La tourista va venir de différents problèmes.

 

1° Le changement de température, la déshydratation et le stress du début de voyage,

Quand la personne va arriver dans un pays chaud, la chaleur soudaine va entrainer une déshydratation, et ça va provoquer un ralentissement du transit intestinal (le corps le ralentit afin de capter plus d’eau de la part des aliments). Le fait de bouger beaucoup va participer à la déshydratation (installation, exploration du coin, shoping, ballades, excursions, plage, etc…). Et ce d’autant plus que ce sera fait pour l’essentiel en pleine journée sous un soleil de plomb (donc en plus de la température élevée à l’ombre, ils subiront celle au soleil aux moments les plus chauds de la journée). Au début, la personne va aussi moins manger à cause de la chaleur, ce qui va participer à la déshydratation et donc la constipation. Et puis, la personne ne va pas forcément très bien s’hydrater durant les premiers jours, à cause de toutes les choses qu’il y a à faire et durant lesquelles elle n’aura pas amené d’eau (ou pas suffisamment).

Du coup, pendant les premiers jours, la personne va avoir tendance à être constipée.

Puis, le  corps va s’habituer à la chaleur. La personne va aussi aller se baigner, ce qui va la refroidir.
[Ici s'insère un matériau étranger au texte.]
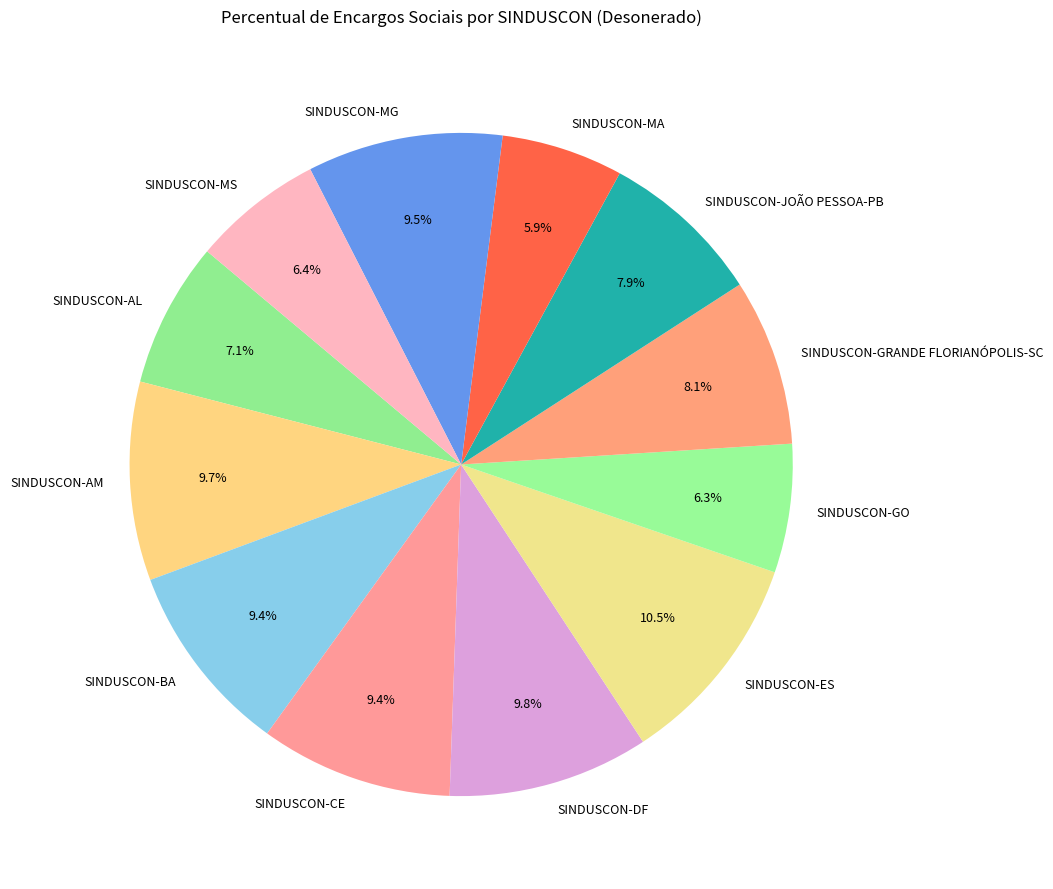

Is it true that SINDUSCON-AM is 10% of the pie?

True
Elle va mieux dormir, reprendre du poil de la bête niveau énergie. Elle va manger plus. Elle va consommer des glaces et boire des sodas. Elle va bien s’hydrater.

La tension va alors redevenir normale, la tonicité musculaire aussi. Et du coup, le transit également. Seulement, ça peut aller trop loin et le transit peut devenir trop rapide, et donc se transformer en diarrhée. Ça sera rarement très important. Mais ça sera considéré par la plupart des gens comme un épisode de tourista.

Souvent la consommation de produits froids et gras va être le déclencheur de la tourista. La personne va commencer à récupérer. Il suffira alors qu’elle achète un soda glacé suivi d’une glace. Et là, le froid va faire se contracter les muscles des intestins, accélérant ainsi le transit, ce qui conduira à une diarrhée. Le  fait que la glace soit composée de gras va faciliter le transit et donc la diarrhée.

La clim peut également participer à la chose en augmentant le refroidissement corporel. Avec les voitures climatisées, une balade de plusieurs heures pour aller voir un village ou un site touristique va entrainer un refroidissement corporel. Et si la personne est en phase de récupération, ça peut servir de déclencheur de diarrhée. Même chose si on met la clim la nuit.